There was a notebook and a letter addressed to whoever should find it. At the request of the Soviet Commission, all the documents, which had been written in Hebrew, were translated into Russian by prisoner doctor Gordon. The Soviet Commission took those documents with them. I know that there are more documents and notes buried in the area of crematorium II, as well as pits, filled in with earth, containing ashes of corpses burned in the crematorium. These items can be found in front of the crematorium furnaces. I cannot indicate an exact location because after the crematorium was demolished, it all changed there.

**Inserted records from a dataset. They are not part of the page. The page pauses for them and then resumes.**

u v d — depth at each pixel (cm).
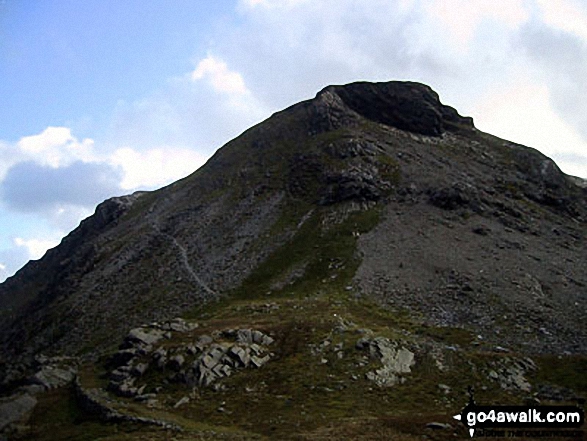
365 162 17475
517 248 13025
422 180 16450
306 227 14900
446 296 10594
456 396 6384
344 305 10362
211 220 17025
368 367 7075
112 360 8888
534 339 8694
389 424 4966
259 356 7694
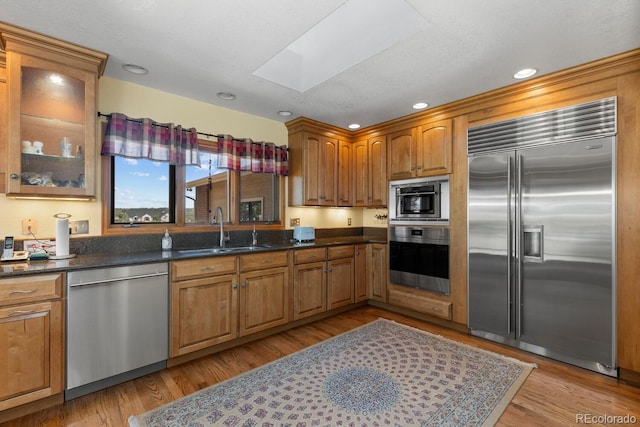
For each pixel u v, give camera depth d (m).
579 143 2.41
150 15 1.81
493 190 2.90
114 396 2.01
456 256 3.19
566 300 2.47
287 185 3.94
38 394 1.82
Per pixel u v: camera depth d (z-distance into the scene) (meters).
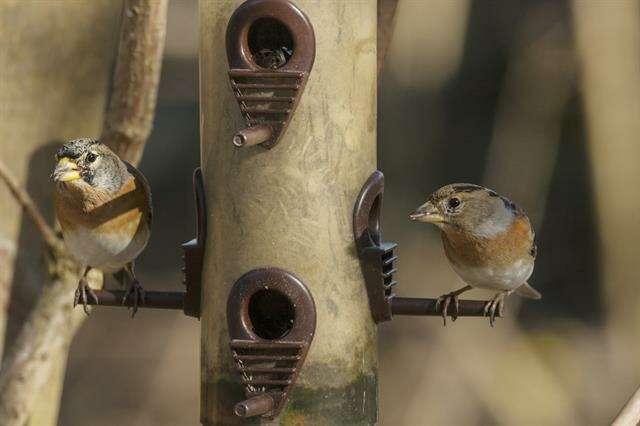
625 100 22.28
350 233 9.26
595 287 26.22
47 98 10.64
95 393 22.73
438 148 26.77
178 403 22.59
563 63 25.14
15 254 10.61
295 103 8.94
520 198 24.53
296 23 8.93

The area was leveled when the German were still there, so I lost my sense of direction. I did not work gassing or burning people in crematoria II and III. Zisner and Mandelbaum were employed there. Tauber worked with me and, before he was transferred to the crematoria in Birkenau, he also worked at crematorium I in Auschwitz.
Before I was assigned to a newly created Sonderkommando in December 1942, the Sonderkommando that handled both bunkers consisted mostly of Slovaks. All members of that Sonderkommando were gassed in crematorium I in Auschwitz. As I already mentioned before, the Sonderkommando that I was assigned to consisted of 200 prisoners. That number was soon raised to 400. Then, 200 prisoners from that Sonderkommando were sent to Lublin, while 20 Russians arrived from that city and joined us. The Russians told us that those 200 sent to Lublin were executed there by shooting. In 1943, 200 Greeks were assigned to our Sonderkommando; in 1944 – 500 Hungarians.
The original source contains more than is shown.